Alexander’s article explains this notion of the ‘passing’. Passing is an act in which a person “assumes the identity and the specific benefits of being the other within a particular context” (73). Explains of passing include a very light-skinned Black person who “passes” for white to gain the societal privileges associated with the white race. Although this among other scenarios of homosexuals passing for heterosexuals, are the most common acts of passing, Alexander brings another to the forefront of society; the idea of the “Good Man—Bad Man”. Black Man, unlike the image of the violent white man that enhances masculinity, has been socially and historically constricted in depicting such negative characteristics. The “Good-Man” is a contrast to the problematized and media-produced images of men of the Black race. The “Good Man” is seen as a Black man who is trying to pass as White, not by appearance but by intellect, “linguistic performance and wearing the garments of academic accomplishment” (74). Although in one regards he is perceived as being “good” this is also seen as being the “Bad Black Man” because he is not performing the expected societal roles of a black man. This in turn becomes problematic in depicting masculinity amongst Black males. They cannot be these overtly violent men due to the historical overtone of Black men and violence. Historically black men are expected to be violent, aggressive menaces to society, so to insert their masculinity as an acceptable part of society, they must take up a role that contrasts the image of the Brute or Nat. The Brute is defined as an angry, physically strong, animalistic, Black man who is prone to sexual violence (against white women). Although looking back at Katz’s article, those were many of the things that confirmed masculinity among White men, the racial factor applied with these characteristics make them problematic. This YouTube video talks about how Black Men view their Masculinity in America

Black Masculinity is used as opposition to White masculinity due to the racism in which this country was built upon. Black Masculinity has to be instated to a higher degree than White Masculinity because of the slavery and the Jim Crow era. Within these time periods, Black Men were not allowed to perform the duties of what is considered masculine because it would allot power to the Black Race. The controlling images of the Coon, Brute, Tom, and the Picaninny were all ways to degrade and hold Black men to a lower esteem. Although stereotypes of being lazy, ignorant, child-like, angry, overly strong, over sexed, crazed, animalistic were constructed out of the Jim Crow era, these stereotypes are still commonly used when depicting Black Men in media. One recent example was the cover of Vogue when LeBron James was pictured with Supermodel Gisele. He’s depiction is the same as King Kong, which was seen as a Brute.

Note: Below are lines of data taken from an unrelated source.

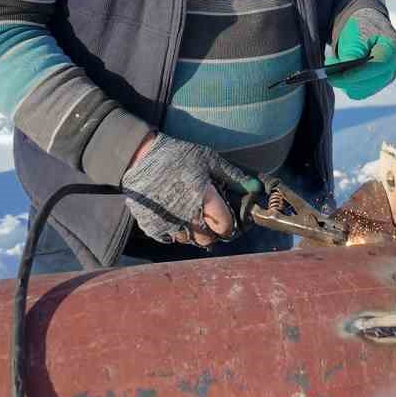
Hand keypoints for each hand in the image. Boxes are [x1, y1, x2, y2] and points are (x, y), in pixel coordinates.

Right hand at [120, 135, 260, 246]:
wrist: (140, 158)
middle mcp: (188, 214)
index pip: (224, 226)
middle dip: (211, 232)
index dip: (228, 226)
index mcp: (204, 197)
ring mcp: (168, 222)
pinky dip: (174, 231)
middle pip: (207, 239)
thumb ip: (232, 175)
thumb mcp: (208, 159)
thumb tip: (255, 188)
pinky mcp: (152, 226)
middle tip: (209, 220)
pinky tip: (174, 215)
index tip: (226, 222)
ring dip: (192, 232)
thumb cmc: (177, 156)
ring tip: (190, 216)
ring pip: (188, 240)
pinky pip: (169, 238)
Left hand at [327, 13, 395, 100]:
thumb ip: (352, 53)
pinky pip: (359, 92)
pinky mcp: (376, 85)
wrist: (368, 25)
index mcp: (393, 50)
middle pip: (370, 82)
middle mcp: (394, 68)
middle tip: (326, 68)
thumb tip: (344, 75)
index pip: (379, 66)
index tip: (341, 75)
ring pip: (362, 90)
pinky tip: (340, 73)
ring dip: (344, 82)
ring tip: (332, 68)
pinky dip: (347, 84)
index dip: (360, 73)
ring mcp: (386, 79)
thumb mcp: (357, 34)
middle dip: (346, 78)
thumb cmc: (363, 27)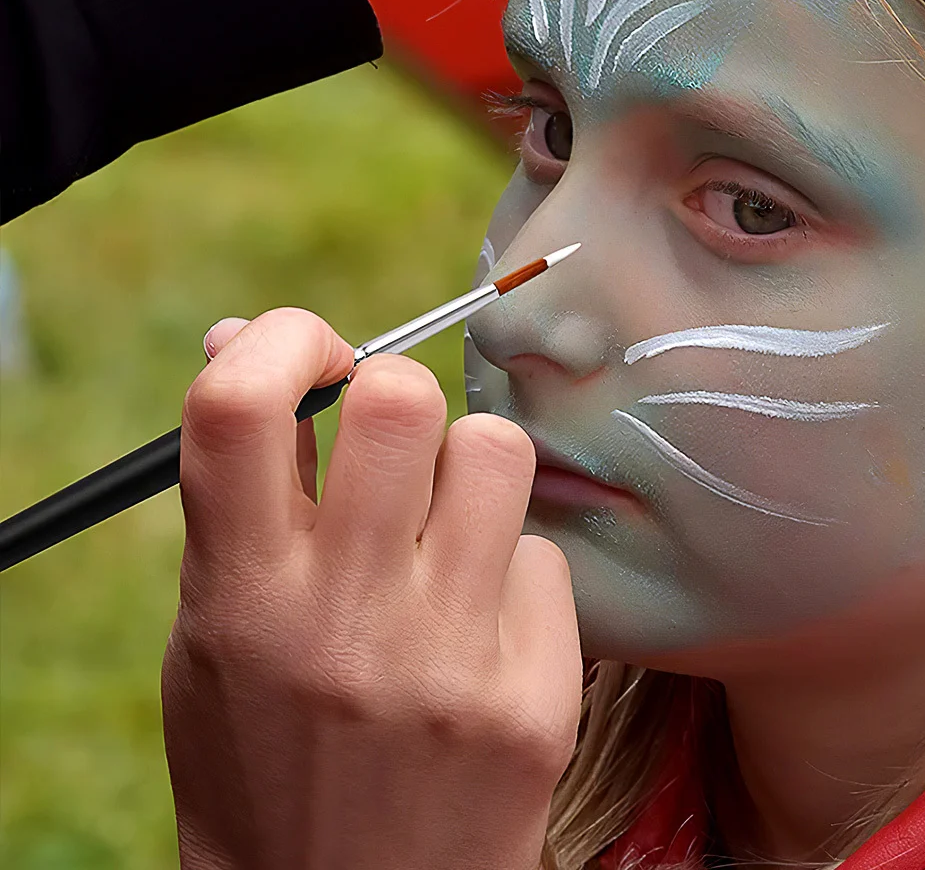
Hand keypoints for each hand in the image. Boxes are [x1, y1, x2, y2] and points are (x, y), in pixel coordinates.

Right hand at [163, 311, 579, 869]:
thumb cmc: (267, 755)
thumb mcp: (212, 636)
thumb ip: (235, 493)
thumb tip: (243, 337)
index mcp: (242, 601)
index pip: (240, 405)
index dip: (282, 340)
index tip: (309, 353)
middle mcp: (346, 623)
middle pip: (399, 401)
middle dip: (393, 392)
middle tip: (387, 439)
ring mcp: (451, 660)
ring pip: (496, 450)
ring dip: (469, 465)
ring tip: (443, 525)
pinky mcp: (538, 693)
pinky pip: (544, 553)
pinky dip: (511, 568)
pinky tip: (481, 626)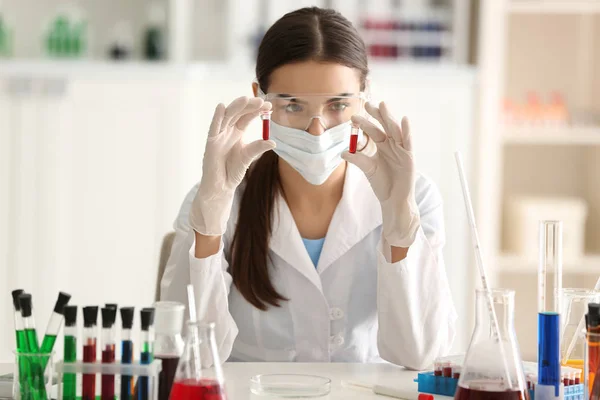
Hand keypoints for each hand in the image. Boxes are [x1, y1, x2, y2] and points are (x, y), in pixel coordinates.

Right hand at [190, 96, 274, 235]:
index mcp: (237, 132)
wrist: (221, 186)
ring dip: (236, 107)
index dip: (257, 110)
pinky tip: (221, 106)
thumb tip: (273, 142)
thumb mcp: (248, 156)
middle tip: (262, 101)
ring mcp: (219, 135)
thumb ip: (258, 148)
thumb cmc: (233, 170)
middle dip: (249, 106)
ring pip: (227, 116)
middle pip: (238, 113)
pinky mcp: (211, 142)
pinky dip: (217, 117)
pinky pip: (214, 127)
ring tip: (246, 99)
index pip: (247, 116)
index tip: (269, 105)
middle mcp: (228, 130)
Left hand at [342, 101, 419, 247]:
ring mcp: (402, 150)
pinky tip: (404, 119)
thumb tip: (343, 153)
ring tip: (383, 105)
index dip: (365, 123)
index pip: (374, 131)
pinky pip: (408, 142)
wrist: (393, 200)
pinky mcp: (409, 157)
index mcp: (383, 147)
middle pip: (385, 126)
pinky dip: (407, 131)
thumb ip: (358, 160)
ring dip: (390, 118)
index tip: (353, 117)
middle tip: (367, 104)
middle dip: (377, 115)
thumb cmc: (383, 184)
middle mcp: (393, 145)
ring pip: (396, 130)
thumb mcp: (368, 169)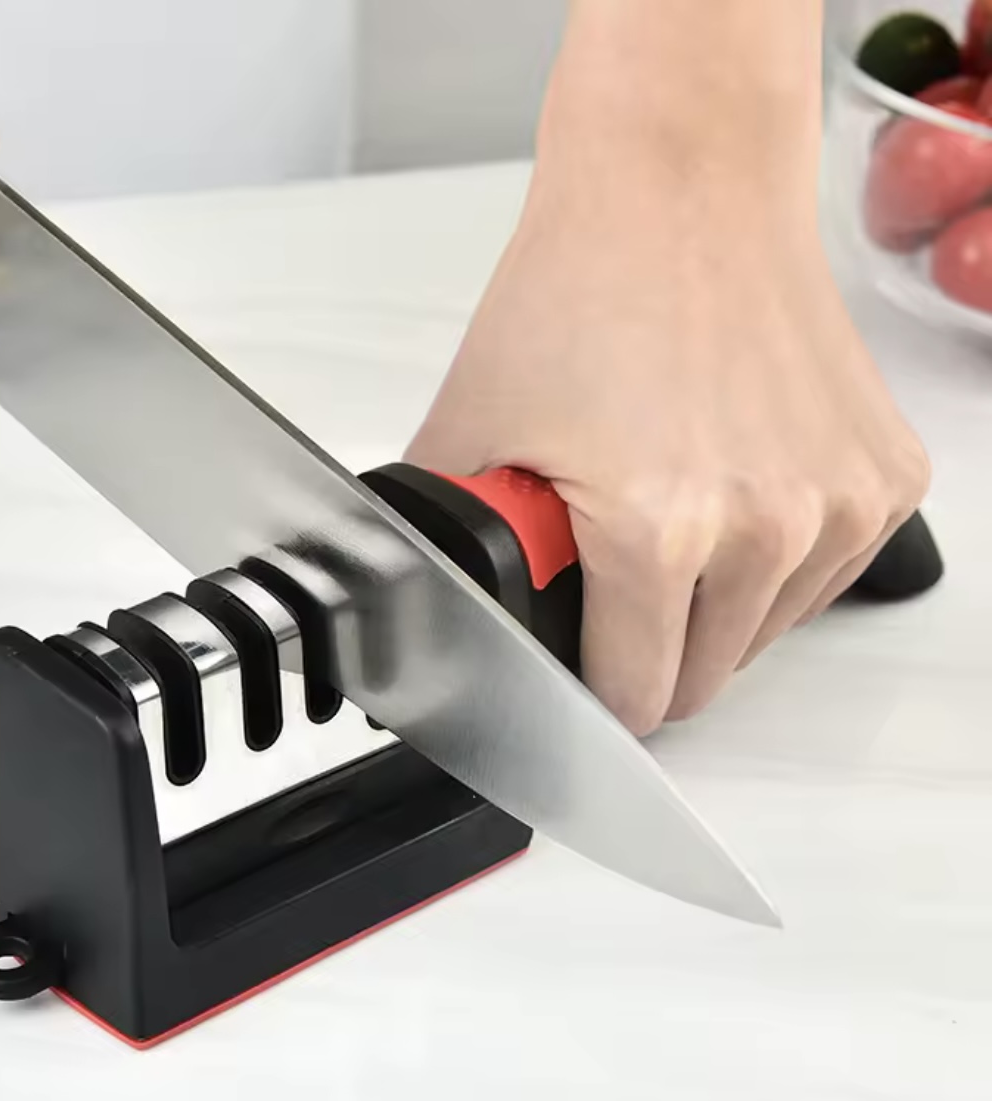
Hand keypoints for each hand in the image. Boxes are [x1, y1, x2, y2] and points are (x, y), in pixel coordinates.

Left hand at [405, 177, 930, 737]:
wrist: (679, 187)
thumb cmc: (580, 288)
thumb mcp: (474, 428)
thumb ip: (447, 538)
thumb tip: (424, 599)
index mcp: (657, 529)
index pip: (635, 699)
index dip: (595, 693)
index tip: (585, 668)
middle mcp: (764, 527)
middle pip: (700, 682)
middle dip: (648, 653)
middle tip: (615, 574)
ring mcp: (838, 505)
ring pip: (760, 638)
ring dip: (711, 611)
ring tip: (674, 515)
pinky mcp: (888, 479)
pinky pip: (820, 581)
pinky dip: (772, 565)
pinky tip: (734, 495)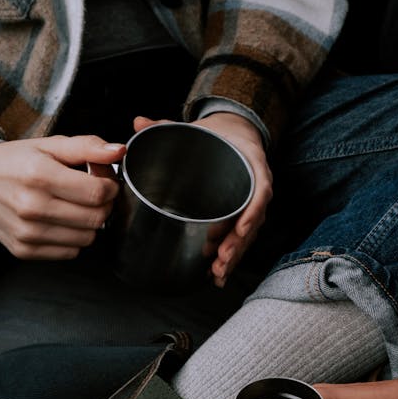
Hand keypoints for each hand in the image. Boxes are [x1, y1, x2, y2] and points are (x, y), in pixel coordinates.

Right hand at [0, 136, 125, 258]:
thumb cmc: (14, 161)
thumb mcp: (49, 145)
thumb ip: (88, 147)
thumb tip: (119, 151)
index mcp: (39, 175)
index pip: (98, 193)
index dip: (110, 186)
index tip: (103, 179)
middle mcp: (31, 207)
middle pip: (96, 218)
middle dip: (103, 205)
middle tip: (92, 193)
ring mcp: (26, 233)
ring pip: (87, 239)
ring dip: (89, 223)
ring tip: (74, 206)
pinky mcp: (22, 250)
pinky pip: (69, 253)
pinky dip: (72, 238)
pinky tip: (60, 221)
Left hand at [133, 112, 271, 285]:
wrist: (234, 134)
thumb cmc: (215, 134)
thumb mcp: (192, 127)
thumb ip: (165, 125)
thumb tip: (137, 122)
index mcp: (252, 163)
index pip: (260, 190)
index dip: (253, 211)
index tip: (242, 228)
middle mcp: (257, 186)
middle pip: (254, 221)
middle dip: (238, 244)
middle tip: (220, 260)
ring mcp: (251, 203)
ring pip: (248, 235)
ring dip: (234, 256)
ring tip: (217, 273)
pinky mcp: (242, 214)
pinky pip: (240, 238)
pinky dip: (230, 257)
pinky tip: (217, 276)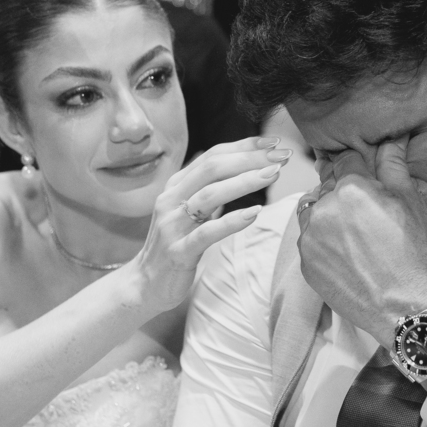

  Even when they tried to act within White Masculine standards, it is not enough to define Black Masculinity. Although these articles only address masculinity, they can in turn be used to discuss femininity amongst White women and Black women. The historical racial construct of America makes defining masculinity across races difficulty. The struggle of Black men because of their race cannot be discounted when describing their struggles of a man.